Q: How many eyes does a giraffe have?
A: A giraffe has two eyes.
Q: How many legs does a frog have?
A: A frog has four legs.
Q: Are there any animals with three legs?
A: No, there are no animals with three legs.
What you saw, was a conversation with the GPT-3 model. It can generate text based on a single sentence, do Q&A like above, translate and transform, actually quite a lot! It is Version 3, the latest and greatest, larger and stronger than all its predecessors. Version 3 is called 'Scary Good!' by some.
GPT-2 is quite OK, and possible to run on a fairly fast computer.

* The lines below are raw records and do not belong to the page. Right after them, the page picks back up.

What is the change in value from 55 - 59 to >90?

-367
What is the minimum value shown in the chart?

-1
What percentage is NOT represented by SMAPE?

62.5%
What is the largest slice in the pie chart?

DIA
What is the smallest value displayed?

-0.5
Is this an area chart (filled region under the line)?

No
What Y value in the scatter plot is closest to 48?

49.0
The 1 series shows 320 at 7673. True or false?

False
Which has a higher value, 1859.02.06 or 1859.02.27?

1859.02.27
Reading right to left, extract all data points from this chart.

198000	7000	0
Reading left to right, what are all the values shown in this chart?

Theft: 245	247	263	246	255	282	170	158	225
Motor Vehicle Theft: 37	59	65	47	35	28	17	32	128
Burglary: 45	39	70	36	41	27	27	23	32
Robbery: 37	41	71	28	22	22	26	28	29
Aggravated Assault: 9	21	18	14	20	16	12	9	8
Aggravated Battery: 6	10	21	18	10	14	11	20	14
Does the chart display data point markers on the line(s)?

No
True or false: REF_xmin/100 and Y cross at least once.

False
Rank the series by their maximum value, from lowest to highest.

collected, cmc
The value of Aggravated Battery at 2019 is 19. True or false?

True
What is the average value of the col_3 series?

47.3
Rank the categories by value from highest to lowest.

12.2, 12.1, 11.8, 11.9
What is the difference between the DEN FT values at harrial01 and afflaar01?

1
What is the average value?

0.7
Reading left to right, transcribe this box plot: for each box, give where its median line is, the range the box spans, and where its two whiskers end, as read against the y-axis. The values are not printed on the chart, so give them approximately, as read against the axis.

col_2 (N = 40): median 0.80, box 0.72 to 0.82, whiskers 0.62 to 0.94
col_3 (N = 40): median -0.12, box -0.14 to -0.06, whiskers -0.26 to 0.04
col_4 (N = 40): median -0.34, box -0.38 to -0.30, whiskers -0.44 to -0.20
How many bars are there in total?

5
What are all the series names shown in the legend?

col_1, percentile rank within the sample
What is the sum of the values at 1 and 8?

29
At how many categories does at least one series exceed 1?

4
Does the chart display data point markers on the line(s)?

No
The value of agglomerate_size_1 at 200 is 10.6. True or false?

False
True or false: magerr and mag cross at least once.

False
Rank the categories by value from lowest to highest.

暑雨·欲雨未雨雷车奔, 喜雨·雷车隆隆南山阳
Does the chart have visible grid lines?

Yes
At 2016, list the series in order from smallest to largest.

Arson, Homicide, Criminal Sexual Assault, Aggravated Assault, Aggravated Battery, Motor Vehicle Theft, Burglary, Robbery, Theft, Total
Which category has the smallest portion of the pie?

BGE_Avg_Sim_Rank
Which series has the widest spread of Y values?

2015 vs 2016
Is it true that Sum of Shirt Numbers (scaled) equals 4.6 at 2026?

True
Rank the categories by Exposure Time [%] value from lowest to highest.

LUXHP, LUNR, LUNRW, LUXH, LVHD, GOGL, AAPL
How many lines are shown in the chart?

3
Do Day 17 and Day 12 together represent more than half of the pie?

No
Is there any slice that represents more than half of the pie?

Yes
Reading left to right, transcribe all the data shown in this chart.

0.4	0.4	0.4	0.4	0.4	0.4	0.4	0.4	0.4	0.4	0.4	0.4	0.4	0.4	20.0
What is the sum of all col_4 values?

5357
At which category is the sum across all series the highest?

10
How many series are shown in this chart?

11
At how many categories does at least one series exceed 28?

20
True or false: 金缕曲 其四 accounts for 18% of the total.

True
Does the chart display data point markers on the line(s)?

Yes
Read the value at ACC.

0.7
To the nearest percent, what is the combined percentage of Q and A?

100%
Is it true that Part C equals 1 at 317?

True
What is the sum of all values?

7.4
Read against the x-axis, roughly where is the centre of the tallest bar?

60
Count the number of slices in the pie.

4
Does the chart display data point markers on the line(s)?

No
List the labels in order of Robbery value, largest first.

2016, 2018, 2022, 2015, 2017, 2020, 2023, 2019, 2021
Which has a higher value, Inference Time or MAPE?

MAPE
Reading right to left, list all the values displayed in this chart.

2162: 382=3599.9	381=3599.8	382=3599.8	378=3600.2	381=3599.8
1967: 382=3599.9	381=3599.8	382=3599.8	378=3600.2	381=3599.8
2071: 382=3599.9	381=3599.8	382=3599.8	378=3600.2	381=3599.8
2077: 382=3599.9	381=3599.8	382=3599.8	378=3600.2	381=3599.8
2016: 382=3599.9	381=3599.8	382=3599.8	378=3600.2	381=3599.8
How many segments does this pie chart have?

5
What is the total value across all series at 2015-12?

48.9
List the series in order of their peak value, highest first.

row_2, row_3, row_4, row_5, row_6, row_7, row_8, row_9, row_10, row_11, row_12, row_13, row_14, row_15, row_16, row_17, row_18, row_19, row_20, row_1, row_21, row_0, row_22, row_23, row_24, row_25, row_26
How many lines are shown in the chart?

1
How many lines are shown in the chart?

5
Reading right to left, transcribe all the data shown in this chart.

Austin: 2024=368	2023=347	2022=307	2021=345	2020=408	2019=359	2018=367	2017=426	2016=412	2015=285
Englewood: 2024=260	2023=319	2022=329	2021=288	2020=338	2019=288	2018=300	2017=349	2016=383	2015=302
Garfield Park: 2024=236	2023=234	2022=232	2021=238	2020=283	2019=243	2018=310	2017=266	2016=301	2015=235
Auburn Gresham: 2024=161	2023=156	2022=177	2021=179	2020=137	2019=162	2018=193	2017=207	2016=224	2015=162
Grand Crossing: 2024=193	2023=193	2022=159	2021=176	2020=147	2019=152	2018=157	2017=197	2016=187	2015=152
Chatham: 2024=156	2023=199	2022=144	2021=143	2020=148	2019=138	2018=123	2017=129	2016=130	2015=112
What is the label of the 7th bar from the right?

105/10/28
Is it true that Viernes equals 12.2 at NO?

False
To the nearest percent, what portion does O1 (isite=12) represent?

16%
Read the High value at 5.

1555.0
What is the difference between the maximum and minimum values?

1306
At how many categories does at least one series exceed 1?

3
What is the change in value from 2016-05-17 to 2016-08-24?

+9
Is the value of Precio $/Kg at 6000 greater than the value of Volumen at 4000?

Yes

For version 3, you need a computer that is at least $100K. Not the average desktop computer in our living room.
But if history repeats, you have the same computer power in the palm of your hands, within a few years.
Will we start relationships with AI like in the movie Her? Will we start a war like in the Terminator?
Or, maybe both?
Will we have Artificial General Intelligence - computers that actually think, learn, and act themselves - in our lifetime?
Fortunately, AI and Machine Learning have already shown to be useful without being self-aware (whatever that may be?). And if you are afraid of wars, killing, and destruction of our world: humans have shown to be pretty good at this without AI.
Maybe what we are really scared of, is something on Earth, that is more intelligent than us. Would we still call it artificial intelligence at that point?